### INSTRUCTIONS TO FOLLOW
Please reproduce the text of every item below, word for word and line for line. Leave the pictures out of your answer.

[Items from a data collection]

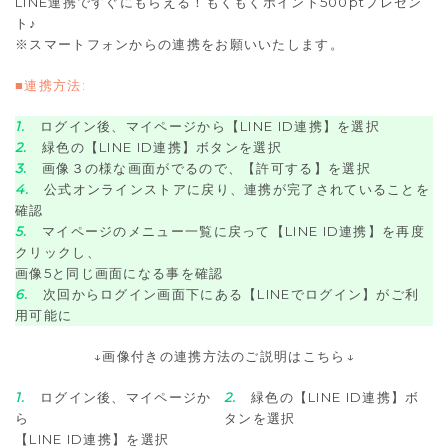
LINE連携ですぐにもらえる！もくもくポイント500ptプレゼン
ト♪
※スマートフォンからの連携をお願いいたします。
■連携方法:
1.
ログイン後、マイページから【LINE ID連携】を選択
2.
緑色の【LINE ID連携】ボタンを選択
3.
画像３の様な画面がでるので、【許可する】を選択
4.
公式オンラインストアに戻り、連携が完了されていることを
確認
5.
マイページのメニュー一覧に戻って【LINE ID連携】を再度
クリックし、
画像5と同じ画面になる事を確認
6.
次回からログイン画面下にある【LINEでログイン】がご利
用可能に
↓画像付きの連携方法のご説明はこちら↓
1.
ログイン後、マイページか
2.
緑色の【LINE ID連携】ボ
ら
タンを選択
【LINE ID連携】を選択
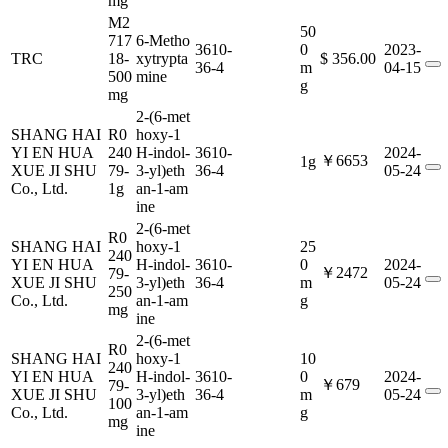
mg
M2
50
717
6-Metho
3610-
0
2023-
TRC
18-
xytrypta
$ 356.00
36-4
m
04-15
500
mine
g
mg
2-(6-met
SHANG HAI
R0
hoxy-1
YI EN HUA
240
H-indol-
3610-
2024-
￥6653
1g
XUE JI SHU
79-
3-yl)eth
36-4
05-24
Co., Ltd.
1g
an-1-am
ine
2-(6-met
R0
SHANG HAI
hoxy-1
25
240
YI EN HUA
H-indol-
3610-
0
2024-
￥2472
79-
XUE JI SHU
3-yl)eth
36-4
m
05-24
250
Co., Ltd.
an-1-am
g
mg
ine
2-(6-met
R0
SHANG HAI
hoxy-1
10
240
YI EN HUA
H-indol-
3610-
0
2024-
￥679
79-
XUE JI SHU
3-yl)eth
36-4
m
05-24
100
Co., Ltd.
an-1-am
g
mg
ine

### ANSWER TO THIS EXERCISE
LINE連携ですぐにもらえる！もくもくポイント500ptプレゼン
ト♪
※スマートフォンからの連携をお願いいたします。
■連携方法:
1.
ログイン後、マイページから【LINE ID連携】を選択
2.
緑色の【LINE ID連携】ボタンを選択
3.
画像３の様な画面がでるので、【許可する】を選択
4.
公式オンラインストアに戻り、連携が完了されていることを
確認
5.
マイページのメニュー一覧に戻って【LINE ID連携】を再度
クリックし、
画像5と同じ画面になる事を確認
6.
次回からログイン画面下にある【LINEでログイン】がご利
用可能に
↓画像付きの連携方法のご説明はこちら↓
1.
ログイン後、マイページか
2.
緑色の【LINE ID連携】ボ
ら
タンを選択
【LINE ID連携】を選択
mg
M2
50
717
6-Metho
3610-
0
2023-
TRC
18-
xytrypta
$ 356.00
36-4
m
04-15
500
mine
g
mg
2-(6-met
SHANG HAI
R0
hoxy-1
YI EN HUA
240
H-indol-
3610-
2024-
￥6653
1g
XUE JI SHU
79-
3-yl)eth
36-4
05-24
Co., Ltd.
1g
an-1-am
ine
2-(6-met
R0
SHANG HAI
hoxy-1
25
240
YI EN HUA
H-indol-
3610-
0
2024-
￥2472
79-
XUE JI SHU
3-yl)eth
36-4
m
05-24
250
Co., Ltd.
an-1-am
g
mg
ine
2-(6-met
R0
SHANG HAI
hoxy-1
10
240
YI EN HUA
H-indol-
3610-
0
2024-
￥679
79-
XUE JI SHU
3-yl)eth
36-4
m
05-24
100
Co., Ltd.
an-1-am
g
mg
ine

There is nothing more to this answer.